In another case, an Israeli military court in February 2010 reprimanded a commander in the Givati Brigade for “exceeding his authority” by authorizing an artillery attack that hit the UN Relief and Works Agency field headquarters in Gaza City on January 15, 2009. No members of Palestinian armed groups were present in the UN compound. However, the court-martial case involved only the use of high-explosive artillery shells and did not try the commander for authorizing the use of white-phosphorus munitions in the incident, which caused extensive damage to the UN compound. Hundreds of civilians were sheltering there at the time.

In May, Israeli military courts exonerated the same commander of “criminal intent” or “negligence” for ordering an attack on January 5, 2009, on a civilian home where no members of armed groups were sheltering. The attack killed 21 members of the Samouni family. However, the military did not investigate reports that its forces repeatedly denied medical crews access to the Palestinian wounded in the area for three days after that attack. The International Committee of the Red Cross, which attempted to obtain permission from Israeli forces for medical access, later reported finding young children lying without food or water beside their parents’ dead bodies.

Investigations by Israeli, Palestinian, and international rights groups documented numerous cases of apparent serious violations by Israeli forces during the conflict, during which they killed hundreds of Palestinian civilians. Human Rights Watch documented other killings of civilians holding white flags, the wanton destruction of civilian property, indiscriminate shelling with white phosphorus in populated areas, and other abuses; as well as abuses by armed groups in Gaza against other Palestinians and indiscriminate rocket attacks that killed three Israeli civilians.
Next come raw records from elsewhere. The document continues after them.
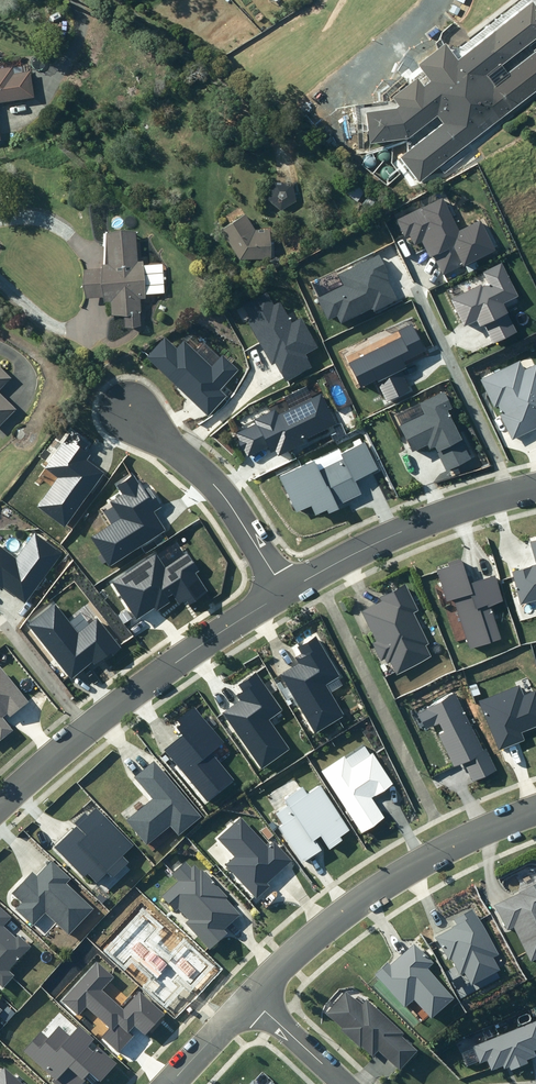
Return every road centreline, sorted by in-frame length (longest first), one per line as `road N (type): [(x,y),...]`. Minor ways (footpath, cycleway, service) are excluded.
road 1 (residential): [(0,801),(135,687),(281,591)]
road 2 (tertiary): [(535,808),(383,883),(251,999)]
road 3 (residential): [(281,591),(379,540),(492,495),(535,486)]
road 4 (residential): [(127,411),(219,490),(281,591)]
road 5 (residential): [(251,999),(345,1083)]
Hamas authorities prosecuted no one for its own serious laws-of-war violations, but that does not relieve Israel of its independent duty to prosecute serious offenders.

“Israel should fix its broken military criminal justice system by ensuring that military personnel suspected of abuses are tried without unreasonable delay, and that prosecutors and courts diligently pursue all evidence,” Goldstein said. “If Israel’s allies are serious about forging a lasting peace in the region, they should press for reforms to ensure criminal accountability for unlawful killings, no matter who the perpetrators are.”